---- SUPPLIED PASSAGE

A Wider Window on Campus Crime

Congressional proposal would make colleges tell victims about the results of judicial proceedings


By BRENDON FLEMING

Washington

After David A. Shick died from injuries sustained during an alcohol-related fight at Georgetown University several years ago, his parents searched for answers. They hoped the university could provide them.

But when the Shicks wanted to represent their son in the campus judicial hearing examining his death, the university at first rebuffed them, citing campus and federal privacy rules. Eventually the university let them observe the hearing. But when the Shicks tried to learn the outcome of the proceedings, Georgetown officials told the parents it would release the results under one condition: that they sign a confidentiality agreement preventing them from telling anyone else, including their two other children.

The Shicks turned down the deal.

"I said, 'I can't sign this,' because there's no way I'm not going to tell them," recalls David's mother, Deborah A. Shick. "So they said, 'Then we can't tell you.'"

That experience could soon change for the families of other victims. A proposal before Congress would force all colleges, including Georgetown, to disclose the results of campus judicial proceedings involving violent crimes to the victims or their families.

More than a year and a half after David's death in February 2000, the family finally learned of the punishment the university gave to the student accused of throwing the punch that knocked David to the ground, where he hit his head. The accused student agreed to let the family have the information as part of the settlement of a civil lawsuit the Shicks filed against him.

The student was required to write a 10-page paper and attend alcohol counseling. A one-semester suspension was overturned on appeal, and the student, who was a member of the university's men's soccer team, never missed a day of classes or a soccer game, Ms. Shick says.

"It was so wrong," Ms. Shick says, "to tell a parent that you don't have a right to know what happened to a student that is responsible for your son's death."

In addition to confidentiality agreements, colleges sometimes release information about judicial outcomes only if victims sign a promise not to sue the institution, says S. Daniel Carter, senior vice president of Security on Campus Inc., a campus-crime watchdog group.

The legislation now before Congress could make that practice illegal and "will help ensure the rights of victims of violent crimes," Mr. Carter says. Colleges, he says, should not be "abusing their power by intimidating victims of crimes of violence to signing away any recourse they may have if they're unsatisfied with the results of a disciplinary proceeding."

For the Shicks, such a federal law could have helped them get answers sooner, and may have saved them about $100,000 in legal fees spent trying to learn the outcome of the judicial hearing, Ms. Shick says.

"We didn't even get to the grieving state until last year because we were still trying to get all the facts," she says. "We were powerless, and there was nothing we could do."

Colleges Divided on Measure

The proposal, part of a Republican-sponsored bill in the House of Representatives to renew the Higher Education Act (HR 4283), has divided college officials and higher-education lobbyists.

Some say the provision, which originally was a stand-alone bill pushed by the Shicks' congressman, is unnecessary because many colleges already release the information the legislation requires. But others who vehemently oppose the measure say it would interfere too much with the campus judicial process and create additional reporting requirements.

The law would disrupt a "system which has worked well through the years," says Cynthia A. Littlefield, director of federal relations for the Association of Jesuit Colleges and Universities, which represents 28 institutions, including Georgetown.

Ms. Littlefield and other opponents of the legislation say campus judicial systems are designed to not only punish students, but to educate them at the same time. To best achieve that, the accused needs a zone of privacy.

--------

WORK INSTRUCTIONS »
a. In the campus-crime article, what was the accused student required to do as punishment?
b. Transcribe the campus-crime article word for word, everything from "The proposal, part" down to "institutions, including Georgetown.".
c. Write the next part of the campus-crime article, picking up after its last sentence.
The entries are separate material, unrelated to the campus-crime article.

---- DATA PROVIDED

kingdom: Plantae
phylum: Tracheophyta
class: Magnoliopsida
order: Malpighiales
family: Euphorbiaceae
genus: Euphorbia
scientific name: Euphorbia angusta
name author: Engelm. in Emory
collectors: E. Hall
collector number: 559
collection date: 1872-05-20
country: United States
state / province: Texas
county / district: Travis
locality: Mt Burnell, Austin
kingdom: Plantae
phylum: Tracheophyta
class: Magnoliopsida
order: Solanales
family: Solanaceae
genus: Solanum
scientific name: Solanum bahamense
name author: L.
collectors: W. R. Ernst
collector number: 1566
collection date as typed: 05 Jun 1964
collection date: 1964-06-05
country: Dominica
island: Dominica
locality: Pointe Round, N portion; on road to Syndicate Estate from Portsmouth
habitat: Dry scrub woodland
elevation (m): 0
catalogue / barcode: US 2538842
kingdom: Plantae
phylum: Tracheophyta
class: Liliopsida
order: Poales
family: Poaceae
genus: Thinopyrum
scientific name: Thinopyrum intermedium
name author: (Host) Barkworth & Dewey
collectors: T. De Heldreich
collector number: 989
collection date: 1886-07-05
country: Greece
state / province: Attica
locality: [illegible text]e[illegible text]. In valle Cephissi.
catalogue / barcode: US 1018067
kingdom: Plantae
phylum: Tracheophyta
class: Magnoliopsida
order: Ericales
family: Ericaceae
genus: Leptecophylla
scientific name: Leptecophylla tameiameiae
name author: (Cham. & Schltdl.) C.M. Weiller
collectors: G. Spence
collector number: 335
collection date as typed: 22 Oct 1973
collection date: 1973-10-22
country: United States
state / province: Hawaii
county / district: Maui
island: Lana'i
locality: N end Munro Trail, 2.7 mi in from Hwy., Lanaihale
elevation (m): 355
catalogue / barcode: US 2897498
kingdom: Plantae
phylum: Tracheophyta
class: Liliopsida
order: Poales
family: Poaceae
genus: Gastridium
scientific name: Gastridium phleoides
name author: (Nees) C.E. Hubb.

--------

REPLIES »
a. He was required to write a 10-page paper and attend alcohol counseling.

b.
The proposal, part of a Republican-sponsored bill in the House of Representatives to renew the Higher Education Act (HR 4283), has divided college officials and higher-education lobbyists.

Some say the provision, which originally was a stand-alone bill pushed by the Shicks' congressman, is unnecessary because many colleges already release the information the legislation requires. But others who vehemently oppose the measure say it would interfere too much with the campus judicial process and create additional reporting requirements.

The law would disrupt a "system which has worked well through the years," says Cynthia A. Littlefield, director of federal relations for the Association of Jesuit Colleges and Universities, which represents 28 institutions, including Georgetown.

c.
"We don't deal in crime and criminals," says David W. Parrott, president of the Association for Student Judicial Affairs, an organization of judicial officers.

"Our concern is the constant comparison of student judicial systems with criminal processes," says Mr. Parrott, who is also dean of student life at Texas A&M University. "Student judicial processes, in general, are designed to enforce the rules of the university through education."

Aides to the House education committee and advocates for victims say the legislation's purpose is to standardize the release of information from college judicial proceedings. Though federal law allows institutions to release those results to crime victims, it leaves such disclosures up to each college. (Institutions, however, must release the information to victims of sexual assaults on campus.) The proposed change in federal law would eliminate the wide discretion that colleges now have.

Forcing colleges to disclose information on judicial cases is necessary to help victims move on and know if those responsible remain on campus, Mr. Carter says. "We don't believe that students should have any more privacy when accused of committing a crime than any other citizen," he says.

Some observers of campus judicial systems, however, question the need for the legislation. John W. Lowery, a professor of educational leadership and policies at the University of South Carolina, finds the bill problematic because it was inspired by the specific incident at Georgetown and is based on anecdotal evidence.

"A handful of anecdotes don't prove the kind of wide-ranging conspiracy that's being alleged" to keep judicial outcomes under wraps, Mr. Lowery says.

As it stands, the bill "doesn't give the institution the opportunity to make the determination of whether or not it is appropriate" to disclose the outcome of a specific judicial proceeding, he adds.

Education-Department Guidance

Gary M. Pavela, an expert in student judicial affairs and director of judicial programs at the University of Maryland at College Park, says most campuses, including his, already go above and beyond the federal law and "readily provide information about the outcome of disciplinary cases to the victim."

Other colleges, however, like Texas A&M University, release information on a case-by-case basis. And some institutions, such as Georgetown, keep all their proceedings confidential by requiring agreements like the one presented to the Shicks.

But in a letter last month, the U.S. Department of Education told Georgetown that it cannot require victims of sexual assault to sign such agreements as a prerequisite to obtaining the results of campus judicial hearings against their alleged attackers, given that federal law mandates the release of that information.

The letter came in response to a complaint filed with the department by a Georgetown student who said that she was raped and that she was required to sign a confidentiality agreement to learn her alleged attacker's punishment. The order from the Education Department applies specifically to disclosures in sexual-assault cases. Georgetown officials say that they will change their policy on disclosures in sexual assault cases to comply with the department's order.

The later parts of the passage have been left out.